(Saved data entries)
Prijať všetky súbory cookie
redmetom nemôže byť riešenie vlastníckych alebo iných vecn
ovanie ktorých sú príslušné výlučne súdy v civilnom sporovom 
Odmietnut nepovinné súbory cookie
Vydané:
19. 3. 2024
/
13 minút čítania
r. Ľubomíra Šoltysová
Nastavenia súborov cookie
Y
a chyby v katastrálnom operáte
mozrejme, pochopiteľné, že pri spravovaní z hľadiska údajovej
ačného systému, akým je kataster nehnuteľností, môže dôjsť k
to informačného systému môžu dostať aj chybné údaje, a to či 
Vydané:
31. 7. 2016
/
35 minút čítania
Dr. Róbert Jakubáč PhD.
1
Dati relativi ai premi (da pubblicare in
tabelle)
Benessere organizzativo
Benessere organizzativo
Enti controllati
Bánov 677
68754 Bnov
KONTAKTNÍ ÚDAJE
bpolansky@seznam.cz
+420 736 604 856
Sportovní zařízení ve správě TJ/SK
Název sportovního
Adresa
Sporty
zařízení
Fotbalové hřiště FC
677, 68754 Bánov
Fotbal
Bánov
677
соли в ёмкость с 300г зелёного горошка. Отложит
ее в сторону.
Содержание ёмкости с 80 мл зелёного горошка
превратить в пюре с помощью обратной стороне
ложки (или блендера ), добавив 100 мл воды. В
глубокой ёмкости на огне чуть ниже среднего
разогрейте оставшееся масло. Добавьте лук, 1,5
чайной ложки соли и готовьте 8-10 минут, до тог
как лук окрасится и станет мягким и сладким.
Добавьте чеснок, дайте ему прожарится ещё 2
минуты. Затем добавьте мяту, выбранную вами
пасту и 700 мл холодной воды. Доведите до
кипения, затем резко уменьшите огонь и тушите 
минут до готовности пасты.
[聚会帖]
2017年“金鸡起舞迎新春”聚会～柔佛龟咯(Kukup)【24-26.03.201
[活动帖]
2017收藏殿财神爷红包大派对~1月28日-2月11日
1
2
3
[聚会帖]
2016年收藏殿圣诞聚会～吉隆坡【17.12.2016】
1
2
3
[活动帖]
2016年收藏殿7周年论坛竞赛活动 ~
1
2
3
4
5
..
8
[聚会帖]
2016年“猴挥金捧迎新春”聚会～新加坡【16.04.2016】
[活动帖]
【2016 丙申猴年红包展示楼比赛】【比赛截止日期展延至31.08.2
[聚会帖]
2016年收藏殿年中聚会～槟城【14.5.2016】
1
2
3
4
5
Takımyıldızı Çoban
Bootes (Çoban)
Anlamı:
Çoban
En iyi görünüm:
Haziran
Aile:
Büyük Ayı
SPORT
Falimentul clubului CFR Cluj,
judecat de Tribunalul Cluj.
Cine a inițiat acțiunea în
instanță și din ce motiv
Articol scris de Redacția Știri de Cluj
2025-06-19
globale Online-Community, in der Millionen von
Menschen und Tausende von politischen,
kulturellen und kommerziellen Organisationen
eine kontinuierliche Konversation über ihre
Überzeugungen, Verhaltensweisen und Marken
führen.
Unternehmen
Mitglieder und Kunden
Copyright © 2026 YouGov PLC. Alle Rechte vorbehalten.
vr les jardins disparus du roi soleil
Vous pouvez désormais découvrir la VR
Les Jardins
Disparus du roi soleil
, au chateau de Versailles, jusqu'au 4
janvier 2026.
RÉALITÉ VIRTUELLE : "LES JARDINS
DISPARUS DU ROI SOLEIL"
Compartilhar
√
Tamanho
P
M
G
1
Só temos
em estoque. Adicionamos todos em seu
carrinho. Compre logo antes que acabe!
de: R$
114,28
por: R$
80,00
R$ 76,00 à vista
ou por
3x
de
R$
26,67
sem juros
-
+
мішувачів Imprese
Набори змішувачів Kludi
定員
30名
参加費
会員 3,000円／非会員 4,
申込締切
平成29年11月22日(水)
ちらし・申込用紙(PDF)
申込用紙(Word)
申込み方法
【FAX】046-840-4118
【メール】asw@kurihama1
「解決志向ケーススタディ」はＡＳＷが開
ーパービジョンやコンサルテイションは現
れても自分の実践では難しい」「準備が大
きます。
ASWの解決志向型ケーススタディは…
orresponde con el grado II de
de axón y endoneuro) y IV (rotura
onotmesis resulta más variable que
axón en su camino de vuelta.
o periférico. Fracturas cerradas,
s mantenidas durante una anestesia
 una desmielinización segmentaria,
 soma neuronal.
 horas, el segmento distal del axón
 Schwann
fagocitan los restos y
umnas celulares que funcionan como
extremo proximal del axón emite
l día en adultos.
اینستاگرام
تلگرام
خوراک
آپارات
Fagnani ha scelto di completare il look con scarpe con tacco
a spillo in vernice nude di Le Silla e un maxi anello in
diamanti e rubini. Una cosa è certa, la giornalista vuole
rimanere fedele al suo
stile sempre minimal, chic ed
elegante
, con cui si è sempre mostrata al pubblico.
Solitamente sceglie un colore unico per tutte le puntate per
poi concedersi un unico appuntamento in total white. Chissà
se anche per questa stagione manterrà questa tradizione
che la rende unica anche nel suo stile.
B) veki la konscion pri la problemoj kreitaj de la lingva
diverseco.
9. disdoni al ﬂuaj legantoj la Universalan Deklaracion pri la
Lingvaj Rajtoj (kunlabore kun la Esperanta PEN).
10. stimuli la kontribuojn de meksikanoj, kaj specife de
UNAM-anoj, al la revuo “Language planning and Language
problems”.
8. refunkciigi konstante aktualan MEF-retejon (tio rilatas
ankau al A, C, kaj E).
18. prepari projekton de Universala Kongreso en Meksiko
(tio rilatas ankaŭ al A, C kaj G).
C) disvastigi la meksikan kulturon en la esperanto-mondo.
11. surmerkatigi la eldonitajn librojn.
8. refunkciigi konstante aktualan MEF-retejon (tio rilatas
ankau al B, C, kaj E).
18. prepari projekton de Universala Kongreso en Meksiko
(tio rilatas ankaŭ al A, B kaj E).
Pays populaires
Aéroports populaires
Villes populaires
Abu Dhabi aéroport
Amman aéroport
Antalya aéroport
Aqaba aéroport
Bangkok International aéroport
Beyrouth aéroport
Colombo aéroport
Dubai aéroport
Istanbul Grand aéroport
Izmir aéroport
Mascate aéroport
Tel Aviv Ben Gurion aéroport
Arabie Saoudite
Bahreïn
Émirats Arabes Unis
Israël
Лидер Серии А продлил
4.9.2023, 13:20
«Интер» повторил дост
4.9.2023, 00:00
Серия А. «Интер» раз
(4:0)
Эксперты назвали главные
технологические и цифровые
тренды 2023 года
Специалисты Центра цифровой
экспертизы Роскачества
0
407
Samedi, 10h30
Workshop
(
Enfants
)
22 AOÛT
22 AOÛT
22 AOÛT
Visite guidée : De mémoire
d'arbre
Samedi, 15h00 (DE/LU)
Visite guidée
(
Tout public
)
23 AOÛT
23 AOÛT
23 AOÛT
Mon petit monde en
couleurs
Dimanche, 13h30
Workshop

▶ WHAT IS NEEDED: Take the entries above and repeat them. Alter nothing.

▶ ANSWER SECTION:
Prijať všetky súbory cookie
redmetom nemôže byť riešenie vlastníckych alebo iných vecn
ovanie ktorých sú príslušné výlučne súdy v civilnom sporovom 
Odmietnut nepovinné súbory cookie
Vydané:
19. 3. 2024
/
13 minút čítania
r. Ľubomíra Šoltysová
Nastavenia súborov cookie
Y
a chyby v katastrálnom operáte
mozrejme, pochopiteľné, že pri spravovaní z hľadiska údajovej
ačného systému, akým je kataster nehnuteľností, môže dôjsť k
to informačného systému môžu dostať aj chybné údaje, a to či 
Vydané:
31. 7. 2016
/
35 minút čítania
Dr. Róbert Jakubáč PhD.
1
Dati relativi ai premi (da pubblicare in
tabelle)
Benessere organizzativo
Benessere organizzativo
Enti controllati
Bánov 677
68754 Bnov
KONTAKTNÍ ÚDAJE
bpolansky@seznam.cz
+420 736 604 856
Sportovní zařízení ve správě TJ/SK
Název sportovního
Adresa
Sporty
zařízení
Fotbalové hřiště FC
677, 68754 Bánov
Fotbal
Bánov
677
соли в ёмкость с 300г зелёного горошка. Отложит
ее в сторону.
Содержание ёмкости с 80 мл зелёного горошка
превратить в пюре с помощью обратной стороне
ложки (или блендера ), добавив 100 мл воды. В
глубокой ёмкости на огне чуть ниже среднего
разогрейте оставшееся масло. Добавьте лук, 1,5
чайной ложки соли и готовьте 8-10 минут, до тог
как лук окрасится и станет мягким и сладким.
Добавьте чеснок, дайте ему прожарится ещё 2
минуты. Затем добавьте мяту, выбранную вами
пасту и 700 мл холодной воды. Доведите до
кипения, затем резко уменьшите огонь и тушите 
минут до готовности пасты.
[聚会帖]
2017年“金鸡起舞迎新春”聚会～柔佛龟咯(Kukup)【24-26.03.201
[活动帖]
2017收藏殿财神爷红包大派对~1月28日-2月11日
1
2
3
[聚会帖]
2016年收藏殿圣诞聚会～吉隆坡【17.12.2016】
1
2
3
[活动帖]
2016年收藏殿7周年论坛竞赛活动 ~
1
2
3
4
5
..
8
[聚会帖]
2016年“猴挥金捧迎新春”聚会～新加坡【16.04.2016】
[活动帖]
【2016 丙申猴年红包展示楼比赛】【比赛截止日期展延至31.08.2
[聚会帖]
2016年收藏殿年中聚会～槟城【14.5.2016】
1
2
3
4
5
Takımyıldızı Çoban
Bootes (Çoban)
Anlamı:
Çoban
En iyi görünüm:
Haziran
Aile:
Büyük Ayı
SPORT
Falimentul clubului CFR Cluj,
judecat de Tribunalul Cluj.
Cine a inițiat acțiunea în
instanță și din ce motiv
Articol scris de Redacția Știri de Cluj
2025-06-19
globale Online-Community, in der Millionen von
Menschen und Tausende von politischen,
kulturellen und kommerziellen Organisationen
eine kontinuierliche Konversation über ihre
Überzeugungen, Verhaltensweisen und Marken
führen.
Unternehmen
Mitglieder und Kunden
Copyright © 2026 YouGov PLC. Alle Rechte vorbehalten.
vr les jardins disparus du roi soleil
Vous pouvez désormais découvrir la VR
Les Jardins
Disparus du roi soleil
, au chateau de Versailles, jusqu'au 4
janvier 2026.
RÉALITÉ VIRTUELLE : "LES JARDINS
DISPARUS DU ROI SOLEIL"
Compartilhar
√
Tamanho
P
M
G
1
Só temos
em estoque. Adicionamos todos em seu
carrinho. Compre logo antes que acabe!
de: R$
114,28
por: R$
80,00
R$ 76,00 à vista
ou por
3x
de
R$
26,67
sem juros
-
+
мішувачів Imprese
Набори змішувачів Kludi
定員
30名
参加費
会員 3,000円／非会員 4,
申込締切
平成29年11月22日(水)
ちらし・申込用紙(PDF)
申込用紙(Word)
申込み方法
【FAX】046-840-4118
【メール】asw@kurihama1
「解決志向ケーススタディ」はＡＳＷが開
ーパービジョンやコンサルテイションは現
れても自分の実践では難しい」「準備が大
きます。
ASWの解決志向型ケーススタディは…
orresponde con el grado II de
de axón y endoneuro) y IV (rotura
onotmesis resulta más variable que
axón en su camino de vuelta.
o periférico. Fracturas cerradas,
s mantenidas durante una anestesia
 una desmielinización segmentaria,
 soma neuronal.
 horas, el segmento distal del axón
 Schwann
fagocitan los restos y
umnas celulares que funcionan como
extremo proximal del axón emite
l día en adultos.
اینستاگرام
تلگرام
خوراک
آپارات
Fagnani ha scelto di completare il look con scarpe con tacco
a spillo in vernice nude di Le Silla e un maxi anello in
diamanti e rubini. Una cosa è certa, la giornalista vuole
rimanere fedele al suo
stile sempre minimal, chic ed
elegante
, con cui si è sempre mostrata al pubblico.
Solitamente sceglie un colore unico per tutte le puntate per
poi concedersi un unico appuntamento in total white. Chissà
se anche per questa stagione manterrà questa tradizione
che la rende unica anche nel suo stile.
B) veki la konscion pri la problemoj kreitaj de la lingva
diverseco.
9. disdoni al ﬂuaj legantoj la Universalan Deklaracion pri la
Lingvaj Rajtoj (kunlabore kun la Esperanta PEN).
10. stimuli la kontribuojn de meksikanoj, kaj specife de
UNAM-anoj, al la revuo “Language planning and Language
problems”.
8. refunkciigi konstante aktualan MEF-retejon (tio rilatas
ankau al A, C, kaj E).
18. prepari projekton de Universala Kongreso en Meksiko
(tio rilatas ankaŭ al A, C kaj G).
C) disvastigi la meksikan kulturon en la esperanto-mondo.
11. surmerkatigi la eldonitajn librojn.
8. refunkciigi konstante aktualan MEF-retejon (tio rilatas
ankau al B, C, kaj E).
18. prepari projekton de Universala Kongreso en Meksiko
(tio rilatas ankaŭ al A, B kaj E).
Pays populaires
Aéroports populaires
Villes populaires
Abu Dhabi aéroport
Amman aéroport
Antalya aéroport
Aqaba aéroport
Bangkok International aéroport
Beyrouth aéroport
Colombo aéroport
Dubai aéroport
Istanbul Grand aéroport
Izmir aéroport
Mascate aéroport
Tel Aviv Ben Gurion aéroport
Arabie Saoudite
Bahreïn
Émirats Arabes Unis
Israël
Лидер Серии А продлил
4.9.2023, 13:20
«Интер» повторил дост
4.9.2023, 00:00
Серия А. «Интер» раз
(4:0)
Эксперты назвали главные
технологические и цифровые
тренды 2023 года
Специалисты Центра цифровой
экспертизы Роскачества
0
407
Samedi, 10h30
Workshop
(
Enfants
)
22 AOÛT
22 AOÛT
22 AOÛT
Visite guidée : De mémoire
d'arbre
Samedi, 15h00 (DE/LU)
Visite guidée
(
Tout public
)
23 AOÛT
23 AOÛT
23 AOÛT
Mon petit monde en
couleurs
Dimanche, 13h30
Workshop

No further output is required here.